* **Задание A**: Установите, согласуются ли с фрагментом страницы утверждения (i)–(iii). Для каждого дайте ответ «да» или «нет» и приведите точную цитату из текста, которая это решает. (i) Вигель сообщает, что бриллианты были предоставлены для ношения царской фамилии и купчихам. (ii) На «Портрете мадам Рекамье» внимание сосредоточено на пяти предметах. (iii) По словам Вигеля, красное дерево вышло из употребления.
* **Задание B**: Воспроизведите без изменений часть фрагмента страницы, начиная со слов «венного домашнего употребления, у» и заканчивая словами «помимо всякой насмешки.» включительно.

* **Фрагмент страницы**:
-=-=-
Читаем Языки культуры полностью

«Хозяйка дома обернулась теперь Аспазией, и комнаты, украшения, утварь — все должно было сделаться отныне античным. Тазы, кувшины, блюда, бокалы отливались из бронзы по рисункам или изготовлялись из золота и серебра. Кресла с гнутыми ножками, кушетки и драпировки представляли красавицу в ее будуаре, рядом с нею лира, сама она, возлежа на мягких подушках, грезит о сапфических песнопениях, ей неведомых», — писала Каролина де ля Мотт-Фуке[651]. И современный ей русский автор, Ф. Ф. Вигель: «Везде появились албатровые вазы, с иссеченными митологическими изображениями, курительницы и столики в виде треножников, курульские кресла, длинные кушетки, где руки опирались на орлов, грифонов или сфинксов. <…> Красное дерево, вошедшее во всеобщее употребление, начало украшаться вызолоченными бронзовыми фигурами прекрасной отработки, лирами, головками: медузиными, львиными и даже бараньими. <…> Одно было в этом несколько смешно: все те вещи, кои у древних были для обыкно-

венного домашнего употребления, у французов и у нас служили одним украшением». Что все эти предметы были без всякого употребления, — это у Виге л я ироническое преувеличение. «После расхищения гардемебля, — продолжает он, — по увезении эмигрантами всех легковесных украшений, кажется, не оставалось во Франции ни одного камушка. <…> Нам и тут надо было подражать. Бриллианты, коими наши дамы были так богаты, все попрятаны и предоставлены для ношения царской фамилии и купчихам. За неимоверную цену стали доставать резные камни, оправлять золотом и вставлять в браслеты и ожерелья. Это было гораздо античнее»[652]. Но так это и было — помимо всякой насмешки.

Одна работа Давида, «Портрет мадам Рекамье» (1800), представляет собою, вероятно, наивысшее достижение французского искусства в его стремлении углубиться в античность, в ее подлинность, но все здесь достигнуто благодаря вещам, благодаря их образу, через концентрацию на немногих (всего трех) предметах, античных по форме и назначению, — klinл, hypopodion, lychnos. Это вещи — в то время модные, и на картине портретируются прежде всего вещи и преображаются прежде всего вещи, которые превращают в образ идеальности французский салон и сам человеческий персонаж картины. Перед нами уже не Франция и не салон, а покой духа, разлитый между столь скупо поставленными предметами, идеальность и подлинность существования — такая, какая только и могла произойти на французской почве из встречи современности и той подлинности и полноты античности, к которой эта современность устремилась всеми силами души.
-=-=-
* **Фрагменты записей**:
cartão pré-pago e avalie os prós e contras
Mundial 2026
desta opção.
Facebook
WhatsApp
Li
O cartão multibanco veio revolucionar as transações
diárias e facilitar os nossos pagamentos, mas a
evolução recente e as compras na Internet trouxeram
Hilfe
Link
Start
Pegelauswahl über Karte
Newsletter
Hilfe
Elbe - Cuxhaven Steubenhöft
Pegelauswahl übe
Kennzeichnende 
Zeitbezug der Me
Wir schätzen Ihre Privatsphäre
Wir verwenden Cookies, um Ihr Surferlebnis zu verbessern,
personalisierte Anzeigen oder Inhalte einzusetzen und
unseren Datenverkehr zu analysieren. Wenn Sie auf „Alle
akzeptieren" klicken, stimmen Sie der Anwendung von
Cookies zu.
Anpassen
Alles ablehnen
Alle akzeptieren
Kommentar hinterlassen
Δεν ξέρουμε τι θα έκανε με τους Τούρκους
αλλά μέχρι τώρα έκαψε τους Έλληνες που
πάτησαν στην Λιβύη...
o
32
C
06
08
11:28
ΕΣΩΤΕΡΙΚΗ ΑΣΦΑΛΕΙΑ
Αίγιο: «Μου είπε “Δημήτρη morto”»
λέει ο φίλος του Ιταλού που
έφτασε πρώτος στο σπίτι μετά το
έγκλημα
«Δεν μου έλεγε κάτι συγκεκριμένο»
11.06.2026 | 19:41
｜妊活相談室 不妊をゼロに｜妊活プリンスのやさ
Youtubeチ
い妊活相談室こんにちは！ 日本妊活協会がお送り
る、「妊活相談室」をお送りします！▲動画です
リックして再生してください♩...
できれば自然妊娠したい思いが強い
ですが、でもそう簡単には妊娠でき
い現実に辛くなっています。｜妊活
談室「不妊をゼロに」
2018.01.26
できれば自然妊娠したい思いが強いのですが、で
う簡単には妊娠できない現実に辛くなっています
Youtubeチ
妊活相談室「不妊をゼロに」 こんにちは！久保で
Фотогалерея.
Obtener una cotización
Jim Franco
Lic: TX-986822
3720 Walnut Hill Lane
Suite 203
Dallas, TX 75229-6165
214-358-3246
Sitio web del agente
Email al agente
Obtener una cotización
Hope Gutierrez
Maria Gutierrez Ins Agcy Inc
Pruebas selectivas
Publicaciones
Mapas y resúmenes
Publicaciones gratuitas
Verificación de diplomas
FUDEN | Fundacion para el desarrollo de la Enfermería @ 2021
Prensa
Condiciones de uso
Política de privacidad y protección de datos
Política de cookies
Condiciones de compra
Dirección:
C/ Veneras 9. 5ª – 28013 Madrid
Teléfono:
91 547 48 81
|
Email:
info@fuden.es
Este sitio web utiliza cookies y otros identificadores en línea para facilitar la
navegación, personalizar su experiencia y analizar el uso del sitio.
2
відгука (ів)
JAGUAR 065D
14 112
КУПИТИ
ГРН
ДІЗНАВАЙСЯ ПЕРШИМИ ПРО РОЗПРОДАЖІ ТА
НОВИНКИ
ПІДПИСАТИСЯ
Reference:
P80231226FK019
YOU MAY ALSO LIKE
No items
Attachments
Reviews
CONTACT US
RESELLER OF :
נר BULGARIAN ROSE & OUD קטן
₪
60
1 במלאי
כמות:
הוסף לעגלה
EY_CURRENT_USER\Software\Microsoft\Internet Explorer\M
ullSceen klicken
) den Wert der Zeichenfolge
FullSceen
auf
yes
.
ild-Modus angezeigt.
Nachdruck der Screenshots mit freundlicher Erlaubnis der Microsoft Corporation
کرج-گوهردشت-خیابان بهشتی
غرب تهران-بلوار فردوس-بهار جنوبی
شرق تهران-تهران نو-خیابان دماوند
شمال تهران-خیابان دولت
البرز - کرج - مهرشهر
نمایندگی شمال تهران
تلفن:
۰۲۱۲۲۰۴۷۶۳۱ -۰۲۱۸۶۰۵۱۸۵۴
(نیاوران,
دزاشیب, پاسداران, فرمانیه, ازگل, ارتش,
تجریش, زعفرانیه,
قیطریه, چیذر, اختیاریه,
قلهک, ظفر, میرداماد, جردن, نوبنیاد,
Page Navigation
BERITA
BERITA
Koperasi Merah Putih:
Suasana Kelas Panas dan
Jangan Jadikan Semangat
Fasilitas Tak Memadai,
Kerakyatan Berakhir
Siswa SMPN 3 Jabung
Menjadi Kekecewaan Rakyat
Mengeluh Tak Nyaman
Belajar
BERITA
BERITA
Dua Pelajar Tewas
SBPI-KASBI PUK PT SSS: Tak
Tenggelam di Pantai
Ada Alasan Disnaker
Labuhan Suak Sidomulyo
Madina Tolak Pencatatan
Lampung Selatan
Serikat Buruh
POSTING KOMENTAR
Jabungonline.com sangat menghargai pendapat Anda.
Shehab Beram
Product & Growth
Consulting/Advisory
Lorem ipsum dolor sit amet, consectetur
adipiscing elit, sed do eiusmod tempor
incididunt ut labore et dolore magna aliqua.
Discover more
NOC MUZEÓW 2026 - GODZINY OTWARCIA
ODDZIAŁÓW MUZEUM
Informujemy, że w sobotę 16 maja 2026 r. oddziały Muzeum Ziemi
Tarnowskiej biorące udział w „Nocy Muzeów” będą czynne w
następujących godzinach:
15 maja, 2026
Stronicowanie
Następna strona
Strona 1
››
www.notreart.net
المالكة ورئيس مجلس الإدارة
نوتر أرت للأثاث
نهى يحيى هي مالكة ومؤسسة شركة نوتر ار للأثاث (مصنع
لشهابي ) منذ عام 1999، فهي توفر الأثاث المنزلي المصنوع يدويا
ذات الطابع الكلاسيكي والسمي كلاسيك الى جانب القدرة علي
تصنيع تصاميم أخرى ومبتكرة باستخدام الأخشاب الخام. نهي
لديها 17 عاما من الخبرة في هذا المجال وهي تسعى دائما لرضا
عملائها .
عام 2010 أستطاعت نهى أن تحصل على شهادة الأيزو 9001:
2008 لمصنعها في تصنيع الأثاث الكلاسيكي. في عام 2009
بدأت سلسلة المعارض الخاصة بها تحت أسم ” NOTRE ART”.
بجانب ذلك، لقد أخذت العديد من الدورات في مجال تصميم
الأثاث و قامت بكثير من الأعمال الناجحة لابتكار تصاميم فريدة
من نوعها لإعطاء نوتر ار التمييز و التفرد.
-=-=-
* **Ответ A**:
(i) Да: «Бриллианты, коими наши дамы были так богаты, все попрятаны и предоставлены для ношения царской фамилии и купчихам».
(ii) Нет: «через концентрацию на немногих (всего трех) предметах».
(iii) Нет: «Красное дерево, вошедшее во всеобщее употребление».

* **Ответ B**:
венного домашнего употребления, у французов и у нас служили одним украшением». Что все эти предметы были без всякого употребления, — это у Виге л я ироническое преувеличение. «После расхищения гардемебля, — продолжает он, — по увезении эмигрантами всех легковесных украшений, кажется, не оставалось во Франции ни одного камушка. <…> Нам и тут надо было подражать. Бриллианты, коими наши дамы были так богаты, все попрятаны и предоставлены для ношения царской фамилии и купчихам. За неимоверную цену стали доставать резные камни, оправлять золотом и вставлять в браслеты и ожерелья. Это было гораздо античнее»[652]. Но так это и было — помимо всякой насмешки.